Stored data:
BEGIN

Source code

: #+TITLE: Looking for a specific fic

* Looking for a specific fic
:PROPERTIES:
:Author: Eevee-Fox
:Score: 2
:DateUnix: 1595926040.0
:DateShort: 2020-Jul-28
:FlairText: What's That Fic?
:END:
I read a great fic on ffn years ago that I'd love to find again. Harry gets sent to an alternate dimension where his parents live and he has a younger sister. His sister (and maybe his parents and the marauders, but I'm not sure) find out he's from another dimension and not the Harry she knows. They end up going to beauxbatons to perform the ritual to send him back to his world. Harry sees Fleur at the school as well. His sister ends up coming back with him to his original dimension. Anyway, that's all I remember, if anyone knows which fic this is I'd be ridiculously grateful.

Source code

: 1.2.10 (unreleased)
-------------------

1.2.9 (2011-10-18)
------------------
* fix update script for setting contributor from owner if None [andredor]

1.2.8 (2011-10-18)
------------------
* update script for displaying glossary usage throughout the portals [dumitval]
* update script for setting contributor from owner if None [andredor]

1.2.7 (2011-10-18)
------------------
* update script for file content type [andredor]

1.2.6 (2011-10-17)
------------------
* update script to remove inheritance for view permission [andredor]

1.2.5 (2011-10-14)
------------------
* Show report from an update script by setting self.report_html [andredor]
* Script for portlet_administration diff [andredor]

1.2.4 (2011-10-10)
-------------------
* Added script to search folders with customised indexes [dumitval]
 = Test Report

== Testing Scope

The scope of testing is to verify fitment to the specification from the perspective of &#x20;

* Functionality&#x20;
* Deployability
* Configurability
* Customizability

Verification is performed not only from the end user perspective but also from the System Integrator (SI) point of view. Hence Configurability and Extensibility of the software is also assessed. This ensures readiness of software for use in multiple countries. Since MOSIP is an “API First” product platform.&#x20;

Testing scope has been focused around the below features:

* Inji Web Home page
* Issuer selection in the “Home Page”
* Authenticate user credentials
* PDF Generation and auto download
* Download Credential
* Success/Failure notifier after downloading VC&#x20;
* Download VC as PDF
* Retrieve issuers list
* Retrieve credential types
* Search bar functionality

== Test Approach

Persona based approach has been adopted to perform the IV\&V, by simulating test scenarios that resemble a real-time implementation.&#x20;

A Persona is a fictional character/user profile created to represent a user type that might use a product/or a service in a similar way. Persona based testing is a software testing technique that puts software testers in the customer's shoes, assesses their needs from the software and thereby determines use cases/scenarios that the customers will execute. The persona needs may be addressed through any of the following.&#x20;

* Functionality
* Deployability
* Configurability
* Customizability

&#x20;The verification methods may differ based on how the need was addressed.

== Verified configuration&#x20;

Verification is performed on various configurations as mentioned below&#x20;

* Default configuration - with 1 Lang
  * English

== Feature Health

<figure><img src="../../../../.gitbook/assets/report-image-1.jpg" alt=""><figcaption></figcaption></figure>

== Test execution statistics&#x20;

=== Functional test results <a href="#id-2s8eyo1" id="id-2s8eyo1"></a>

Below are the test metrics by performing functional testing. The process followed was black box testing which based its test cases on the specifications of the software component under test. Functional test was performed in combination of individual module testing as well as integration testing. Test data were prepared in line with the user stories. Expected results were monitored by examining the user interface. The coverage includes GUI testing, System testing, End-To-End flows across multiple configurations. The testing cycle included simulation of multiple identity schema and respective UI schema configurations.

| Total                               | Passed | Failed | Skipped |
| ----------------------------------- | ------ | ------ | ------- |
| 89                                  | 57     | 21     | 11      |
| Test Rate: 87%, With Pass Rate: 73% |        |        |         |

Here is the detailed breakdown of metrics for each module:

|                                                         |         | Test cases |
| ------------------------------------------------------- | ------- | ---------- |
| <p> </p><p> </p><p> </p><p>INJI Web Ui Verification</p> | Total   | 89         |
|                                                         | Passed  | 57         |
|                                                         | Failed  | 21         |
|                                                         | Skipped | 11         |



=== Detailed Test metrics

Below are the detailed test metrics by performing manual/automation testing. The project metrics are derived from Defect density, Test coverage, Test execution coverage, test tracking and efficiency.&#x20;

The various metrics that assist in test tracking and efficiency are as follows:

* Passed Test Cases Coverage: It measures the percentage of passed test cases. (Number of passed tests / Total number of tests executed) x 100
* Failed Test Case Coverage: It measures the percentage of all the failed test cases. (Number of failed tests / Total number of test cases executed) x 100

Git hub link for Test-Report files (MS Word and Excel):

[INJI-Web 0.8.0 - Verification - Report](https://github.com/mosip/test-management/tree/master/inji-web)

END

[Work request]: Copy all lines of the records that have the string "percentage" in them.

[Response]:
* Passed Test Cases Coverage: It measures the percentage of passed test cases. (Number of passed tests / Total number of tests executed) x 100
* Failed Test Case Coverage: It measures the percentage of all the failed test cases. (Number of failed tests / Total number of test cases executed) x 100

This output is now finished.